Directions for this task: Pull out each line of the records holding the string "part".

(Dataset records)
= = = = = = =

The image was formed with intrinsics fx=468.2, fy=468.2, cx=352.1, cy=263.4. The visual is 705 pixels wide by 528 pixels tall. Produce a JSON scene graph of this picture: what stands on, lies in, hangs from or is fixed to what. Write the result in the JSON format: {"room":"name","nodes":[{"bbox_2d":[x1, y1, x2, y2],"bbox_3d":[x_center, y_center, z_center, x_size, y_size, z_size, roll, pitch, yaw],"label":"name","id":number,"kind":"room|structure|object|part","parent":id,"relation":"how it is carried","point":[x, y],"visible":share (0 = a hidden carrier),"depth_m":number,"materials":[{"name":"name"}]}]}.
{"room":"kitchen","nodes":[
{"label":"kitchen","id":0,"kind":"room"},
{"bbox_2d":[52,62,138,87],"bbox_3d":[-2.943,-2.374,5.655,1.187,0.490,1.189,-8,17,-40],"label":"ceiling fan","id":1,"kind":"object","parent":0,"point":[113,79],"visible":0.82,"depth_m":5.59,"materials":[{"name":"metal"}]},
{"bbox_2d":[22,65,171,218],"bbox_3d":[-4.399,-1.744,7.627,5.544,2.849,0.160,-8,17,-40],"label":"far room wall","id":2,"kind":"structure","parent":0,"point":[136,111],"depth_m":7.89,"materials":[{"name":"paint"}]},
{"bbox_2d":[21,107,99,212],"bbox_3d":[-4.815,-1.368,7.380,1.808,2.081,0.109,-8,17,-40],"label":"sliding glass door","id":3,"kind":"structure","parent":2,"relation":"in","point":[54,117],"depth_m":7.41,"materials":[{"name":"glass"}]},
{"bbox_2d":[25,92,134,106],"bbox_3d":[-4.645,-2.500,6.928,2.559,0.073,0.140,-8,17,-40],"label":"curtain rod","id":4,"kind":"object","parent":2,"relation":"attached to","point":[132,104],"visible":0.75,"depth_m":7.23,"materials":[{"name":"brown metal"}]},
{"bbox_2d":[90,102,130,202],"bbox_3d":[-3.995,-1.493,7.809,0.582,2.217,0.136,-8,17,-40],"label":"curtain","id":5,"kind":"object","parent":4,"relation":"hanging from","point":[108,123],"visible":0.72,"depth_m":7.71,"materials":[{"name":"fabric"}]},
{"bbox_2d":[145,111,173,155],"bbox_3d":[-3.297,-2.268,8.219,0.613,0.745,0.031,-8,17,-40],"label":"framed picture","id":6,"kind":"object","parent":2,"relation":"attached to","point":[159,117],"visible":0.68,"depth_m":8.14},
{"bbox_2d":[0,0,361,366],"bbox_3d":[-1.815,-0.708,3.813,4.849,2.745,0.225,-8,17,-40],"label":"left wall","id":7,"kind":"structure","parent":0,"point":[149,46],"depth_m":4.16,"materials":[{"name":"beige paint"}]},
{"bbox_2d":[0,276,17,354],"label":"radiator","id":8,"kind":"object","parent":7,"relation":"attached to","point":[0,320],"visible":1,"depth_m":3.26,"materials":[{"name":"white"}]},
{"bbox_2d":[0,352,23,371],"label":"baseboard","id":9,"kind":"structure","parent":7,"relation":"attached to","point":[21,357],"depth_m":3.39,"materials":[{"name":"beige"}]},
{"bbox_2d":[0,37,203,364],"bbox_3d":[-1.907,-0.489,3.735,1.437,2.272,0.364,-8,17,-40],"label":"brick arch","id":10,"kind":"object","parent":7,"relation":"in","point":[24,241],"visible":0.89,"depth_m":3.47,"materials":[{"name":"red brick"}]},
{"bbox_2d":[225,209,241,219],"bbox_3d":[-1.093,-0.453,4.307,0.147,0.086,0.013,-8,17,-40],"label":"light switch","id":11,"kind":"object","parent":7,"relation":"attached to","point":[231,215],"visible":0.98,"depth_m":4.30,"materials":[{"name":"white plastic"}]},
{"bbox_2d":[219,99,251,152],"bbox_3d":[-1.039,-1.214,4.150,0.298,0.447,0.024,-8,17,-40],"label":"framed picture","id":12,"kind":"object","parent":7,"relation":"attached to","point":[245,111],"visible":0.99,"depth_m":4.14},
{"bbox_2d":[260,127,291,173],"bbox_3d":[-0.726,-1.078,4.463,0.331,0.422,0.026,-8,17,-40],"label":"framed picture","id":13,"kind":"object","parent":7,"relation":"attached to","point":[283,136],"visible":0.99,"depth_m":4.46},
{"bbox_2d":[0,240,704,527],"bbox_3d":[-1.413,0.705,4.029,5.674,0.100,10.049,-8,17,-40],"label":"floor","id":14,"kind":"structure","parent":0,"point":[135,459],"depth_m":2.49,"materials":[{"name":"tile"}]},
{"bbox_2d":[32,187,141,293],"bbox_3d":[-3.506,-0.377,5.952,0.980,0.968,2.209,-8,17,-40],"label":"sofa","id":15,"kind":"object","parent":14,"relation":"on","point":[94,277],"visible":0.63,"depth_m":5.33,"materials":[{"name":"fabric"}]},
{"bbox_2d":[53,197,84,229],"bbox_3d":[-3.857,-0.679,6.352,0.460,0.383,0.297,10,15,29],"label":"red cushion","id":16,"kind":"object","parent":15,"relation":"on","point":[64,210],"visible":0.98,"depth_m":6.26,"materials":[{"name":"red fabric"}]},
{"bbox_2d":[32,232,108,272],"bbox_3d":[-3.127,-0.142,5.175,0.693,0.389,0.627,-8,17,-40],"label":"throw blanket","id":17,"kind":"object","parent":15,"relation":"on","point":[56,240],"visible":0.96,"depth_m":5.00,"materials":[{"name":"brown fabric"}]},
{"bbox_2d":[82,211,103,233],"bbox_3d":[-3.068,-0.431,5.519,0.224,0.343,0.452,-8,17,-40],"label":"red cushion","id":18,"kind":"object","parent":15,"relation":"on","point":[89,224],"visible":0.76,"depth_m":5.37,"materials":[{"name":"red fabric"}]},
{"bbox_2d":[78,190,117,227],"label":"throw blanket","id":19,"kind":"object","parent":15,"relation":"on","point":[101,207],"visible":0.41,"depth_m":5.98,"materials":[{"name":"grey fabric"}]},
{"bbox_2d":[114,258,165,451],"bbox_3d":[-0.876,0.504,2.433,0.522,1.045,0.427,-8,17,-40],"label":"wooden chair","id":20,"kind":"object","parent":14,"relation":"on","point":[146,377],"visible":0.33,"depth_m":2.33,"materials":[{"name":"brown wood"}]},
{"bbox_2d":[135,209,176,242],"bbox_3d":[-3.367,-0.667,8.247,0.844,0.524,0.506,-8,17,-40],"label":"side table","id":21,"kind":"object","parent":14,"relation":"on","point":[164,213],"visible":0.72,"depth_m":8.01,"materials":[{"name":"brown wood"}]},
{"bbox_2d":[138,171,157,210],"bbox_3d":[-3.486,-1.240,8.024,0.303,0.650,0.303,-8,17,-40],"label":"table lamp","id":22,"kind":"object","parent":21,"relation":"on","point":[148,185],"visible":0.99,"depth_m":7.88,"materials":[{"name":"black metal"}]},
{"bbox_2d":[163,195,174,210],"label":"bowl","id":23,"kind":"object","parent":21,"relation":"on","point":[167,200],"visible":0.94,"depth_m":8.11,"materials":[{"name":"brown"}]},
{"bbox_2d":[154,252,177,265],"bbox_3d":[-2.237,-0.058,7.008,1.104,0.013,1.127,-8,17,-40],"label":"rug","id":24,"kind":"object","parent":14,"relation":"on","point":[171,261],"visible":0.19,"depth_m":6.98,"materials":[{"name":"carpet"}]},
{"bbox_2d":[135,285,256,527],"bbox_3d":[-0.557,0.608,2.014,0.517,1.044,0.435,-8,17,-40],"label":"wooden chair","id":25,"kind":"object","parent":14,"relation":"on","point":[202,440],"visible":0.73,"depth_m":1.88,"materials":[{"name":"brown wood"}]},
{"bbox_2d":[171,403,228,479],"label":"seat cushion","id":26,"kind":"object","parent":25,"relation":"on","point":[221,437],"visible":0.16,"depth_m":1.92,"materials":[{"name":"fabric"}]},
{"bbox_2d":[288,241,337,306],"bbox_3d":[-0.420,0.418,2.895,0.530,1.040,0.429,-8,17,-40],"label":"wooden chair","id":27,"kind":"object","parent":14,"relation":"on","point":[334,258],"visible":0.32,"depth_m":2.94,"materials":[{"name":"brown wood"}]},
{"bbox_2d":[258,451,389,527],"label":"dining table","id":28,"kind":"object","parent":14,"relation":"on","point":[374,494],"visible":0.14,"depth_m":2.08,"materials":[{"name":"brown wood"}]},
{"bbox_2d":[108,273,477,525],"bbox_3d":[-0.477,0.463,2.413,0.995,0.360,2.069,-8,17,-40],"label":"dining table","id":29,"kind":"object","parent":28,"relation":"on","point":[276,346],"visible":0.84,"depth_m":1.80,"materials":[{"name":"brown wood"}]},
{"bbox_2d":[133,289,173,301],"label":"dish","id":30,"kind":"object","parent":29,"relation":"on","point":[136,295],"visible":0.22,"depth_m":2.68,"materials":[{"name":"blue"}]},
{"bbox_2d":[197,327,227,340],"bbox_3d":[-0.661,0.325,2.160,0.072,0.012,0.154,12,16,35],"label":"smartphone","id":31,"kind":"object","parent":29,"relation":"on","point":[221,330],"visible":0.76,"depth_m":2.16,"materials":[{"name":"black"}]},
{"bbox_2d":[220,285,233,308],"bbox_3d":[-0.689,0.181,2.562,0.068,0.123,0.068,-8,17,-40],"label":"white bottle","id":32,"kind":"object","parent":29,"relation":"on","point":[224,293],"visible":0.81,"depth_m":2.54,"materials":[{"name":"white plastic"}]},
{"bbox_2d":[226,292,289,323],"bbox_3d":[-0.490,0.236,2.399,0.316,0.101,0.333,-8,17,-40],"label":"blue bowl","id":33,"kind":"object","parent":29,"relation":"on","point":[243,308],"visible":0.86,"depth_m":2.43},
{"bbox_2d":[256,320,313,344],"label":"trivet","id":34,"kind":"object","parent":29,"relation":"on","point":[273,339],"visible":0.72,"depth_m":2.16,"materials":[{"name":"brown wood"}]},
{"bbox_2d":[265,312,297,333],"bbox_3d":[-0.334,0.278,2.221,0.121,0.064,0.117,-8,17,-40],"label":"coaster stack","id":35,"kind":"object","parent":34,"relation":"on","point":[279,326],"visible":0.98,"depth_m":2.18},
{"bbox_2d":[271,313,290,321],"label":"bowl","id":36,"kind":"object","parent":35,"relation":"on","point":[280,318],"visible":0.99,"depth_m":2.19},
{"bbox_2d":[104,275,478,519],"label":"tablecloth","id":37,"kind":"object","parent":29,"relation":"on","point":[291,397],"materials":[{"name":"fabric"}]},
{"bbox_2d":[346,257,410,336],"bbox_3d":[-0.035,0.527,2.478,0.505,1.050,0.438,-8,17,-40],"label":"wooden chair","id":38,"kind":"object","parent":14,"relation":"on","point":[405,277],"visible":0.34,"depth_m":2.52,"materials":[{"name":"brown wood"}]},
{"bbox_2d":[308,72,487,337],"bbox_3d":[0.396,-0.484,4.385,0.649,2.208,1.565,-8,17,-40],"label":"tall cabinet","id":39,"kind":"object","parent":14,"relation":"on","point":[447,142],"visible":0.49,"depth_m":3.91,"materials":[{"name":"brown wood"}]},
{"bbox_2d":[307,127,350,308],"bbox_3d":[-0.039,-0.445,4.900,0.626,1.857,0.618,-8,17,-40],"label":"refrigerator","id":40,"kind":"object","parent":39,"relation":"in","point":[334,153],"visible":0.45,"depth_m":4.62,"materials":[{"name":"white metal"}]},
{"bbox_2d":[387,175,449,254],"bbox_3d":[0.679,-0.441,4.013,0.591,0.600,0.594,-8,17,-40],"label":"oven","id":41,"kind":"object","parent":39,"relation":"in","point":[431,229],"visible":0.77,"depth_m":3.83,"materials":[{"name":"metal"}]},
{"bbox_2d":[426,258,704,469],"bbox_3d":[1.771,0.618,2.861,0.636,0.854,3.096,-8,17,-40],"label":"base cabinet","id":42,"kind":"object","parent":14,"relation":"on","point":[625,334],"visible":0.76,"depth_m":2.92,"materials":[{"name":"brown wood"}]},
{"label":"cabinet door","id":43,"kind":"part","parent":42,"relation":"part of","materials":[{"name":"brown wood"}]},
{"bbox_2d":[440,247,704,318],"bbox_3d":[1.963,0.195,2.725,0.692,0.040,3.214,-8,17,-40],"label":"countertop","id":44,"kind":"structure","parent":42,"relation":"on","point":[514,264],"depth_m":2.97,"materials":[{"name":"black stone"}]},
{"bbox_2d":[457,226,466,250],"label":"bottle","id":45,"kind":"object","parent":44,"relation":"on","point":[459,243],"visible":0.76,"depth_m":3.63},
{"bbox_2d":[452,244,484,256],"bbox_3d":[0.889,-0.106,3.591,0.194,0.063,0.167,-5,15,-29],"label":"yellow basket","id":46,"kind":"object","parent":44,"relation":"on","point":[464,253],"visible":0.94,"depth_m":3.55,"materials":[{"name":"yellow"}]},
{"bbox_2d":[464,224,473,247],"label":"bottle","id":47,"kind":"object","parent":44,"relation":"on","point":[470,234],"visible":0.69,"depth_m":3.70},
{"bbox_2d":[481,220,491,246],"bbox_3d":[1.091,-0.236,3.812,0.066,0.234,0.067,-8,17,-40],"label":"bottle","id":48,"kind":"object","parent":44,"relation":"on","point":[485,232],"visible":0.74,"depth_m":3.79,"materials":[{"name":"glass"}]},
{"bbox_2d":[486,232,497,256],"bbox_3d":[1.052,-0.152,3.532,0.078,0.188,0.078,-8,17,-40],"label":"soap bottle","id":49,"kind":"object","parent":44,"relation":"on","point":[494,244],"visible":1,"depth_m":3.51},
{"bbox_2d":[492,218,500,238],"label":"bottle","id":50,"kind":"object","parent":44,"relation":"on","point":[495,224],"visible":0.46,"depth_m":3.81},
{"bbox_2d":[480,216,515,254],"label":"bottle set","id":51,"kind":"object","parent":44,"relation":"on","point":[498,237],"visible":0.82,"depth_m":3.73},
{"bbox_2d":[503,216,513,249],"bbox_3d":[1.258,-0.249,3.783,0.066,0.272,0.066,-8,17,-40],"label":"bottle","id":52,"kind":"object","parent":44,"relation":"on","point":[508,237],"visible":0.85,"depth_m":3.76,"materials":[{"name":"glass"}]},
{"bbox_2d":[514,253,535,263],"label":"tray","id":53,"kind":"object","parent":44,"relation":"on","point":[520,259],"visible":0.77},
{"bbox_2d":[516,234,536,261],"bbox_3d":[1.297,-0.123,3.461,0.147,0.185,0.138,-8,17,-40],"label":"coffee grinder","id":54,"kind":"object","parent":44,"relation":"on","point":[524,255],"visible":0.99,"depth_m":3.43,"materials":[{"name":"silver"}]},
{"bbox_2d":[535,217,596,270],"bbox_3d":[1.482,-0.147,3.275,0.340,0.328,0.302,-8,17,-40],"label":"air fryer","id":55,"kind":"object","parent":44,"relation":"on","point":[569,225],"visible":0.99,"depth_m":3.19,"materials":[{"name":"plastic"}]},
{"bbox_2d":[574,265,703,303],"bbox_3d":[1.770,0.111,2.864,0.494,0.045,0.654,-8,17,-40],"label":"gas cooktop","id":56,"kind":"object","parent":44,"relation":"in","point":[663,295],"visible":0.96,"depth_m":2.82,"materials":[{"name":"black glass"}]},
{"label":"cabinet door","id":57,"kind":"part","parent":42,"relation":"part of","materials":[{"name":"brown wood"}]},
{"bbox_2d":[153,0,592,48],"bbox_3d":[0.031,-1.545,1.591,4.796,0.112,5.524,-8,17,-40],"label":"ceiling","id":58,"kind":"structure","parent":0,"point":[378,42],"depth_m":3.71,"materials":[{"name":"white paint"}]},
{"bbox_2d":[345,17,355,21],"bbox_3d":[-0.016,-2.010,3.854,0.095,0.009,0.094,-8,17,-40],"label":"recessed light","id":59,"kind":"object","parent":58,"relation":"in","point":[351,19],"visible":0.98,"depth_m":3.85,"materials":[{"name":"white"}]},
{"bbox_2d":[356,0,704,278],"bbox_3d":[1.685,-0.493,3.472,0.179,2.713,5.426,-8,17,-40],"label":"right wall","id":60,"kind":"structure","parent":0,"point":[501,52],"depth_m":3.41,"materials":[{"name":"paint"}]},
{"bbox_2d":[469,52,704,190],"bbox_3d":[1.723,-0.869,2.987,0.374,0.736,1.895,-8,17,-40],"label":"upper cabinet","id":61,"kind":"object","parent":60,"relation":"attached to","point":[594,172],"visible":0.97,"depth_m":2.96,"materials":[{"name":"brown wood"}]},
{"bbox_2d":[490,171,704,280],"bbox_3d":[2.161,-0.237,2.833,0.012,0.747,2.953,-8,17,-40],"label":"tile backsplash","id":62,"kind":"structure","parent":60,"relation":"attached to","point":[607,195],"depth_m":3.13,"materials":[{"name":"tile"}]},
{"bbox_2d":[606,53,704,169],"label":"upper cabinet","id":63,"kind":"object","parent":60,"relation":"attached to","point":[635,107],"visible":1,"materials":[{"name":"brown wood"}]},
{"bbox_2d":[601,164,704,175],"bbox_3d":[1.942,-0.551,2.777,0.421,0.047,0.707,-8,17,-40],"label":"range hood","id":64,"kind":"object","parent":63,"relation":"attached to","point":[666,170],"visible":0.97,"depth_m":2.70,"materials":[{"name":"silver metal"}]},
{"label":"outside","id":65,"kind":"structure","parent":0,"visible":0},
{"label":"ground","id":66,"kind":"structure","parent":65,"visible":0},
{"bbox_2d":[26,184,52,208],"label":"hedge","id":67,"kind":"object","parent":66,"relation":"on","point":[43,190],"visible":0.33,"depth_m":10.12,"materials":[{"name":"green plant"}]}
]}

= = = = = = =

Output for this task:
The image was formed with intrinsics fx=468.2, fy=468.2, cx=352.1, cy=263.4. The visual is 705 pixels wide by 528 pixels tall. Produce a JSON scene graph of this picture: what stands on, lies in, hangs from or is fixed to what. Write the result in the JSON format: {"room":"name","nodes":[{"bbox_2d":[x1, y1, x2, y2],"bbox_3d":[x_center, y_center, z_center, x_size, y_size, z_size, roll, pitch, yaw],"label":"name","id":number,"kind":"room|structure|object|part","parent":id,"relation":"how it is carried","point":[x, y],"visible":share (0 = a hidden carrier),"depth_m":number,"materials":[{"name":"name"}]}]}.
{"label":"cabinet door","id":43,"kind":"part","parent":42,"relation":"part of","materials":[{"name":"brown wood"}]},
{"label":"cabinet door","id":57,"kind":"part","parent":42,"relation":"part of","materials":[{"name":"brown wood"}]},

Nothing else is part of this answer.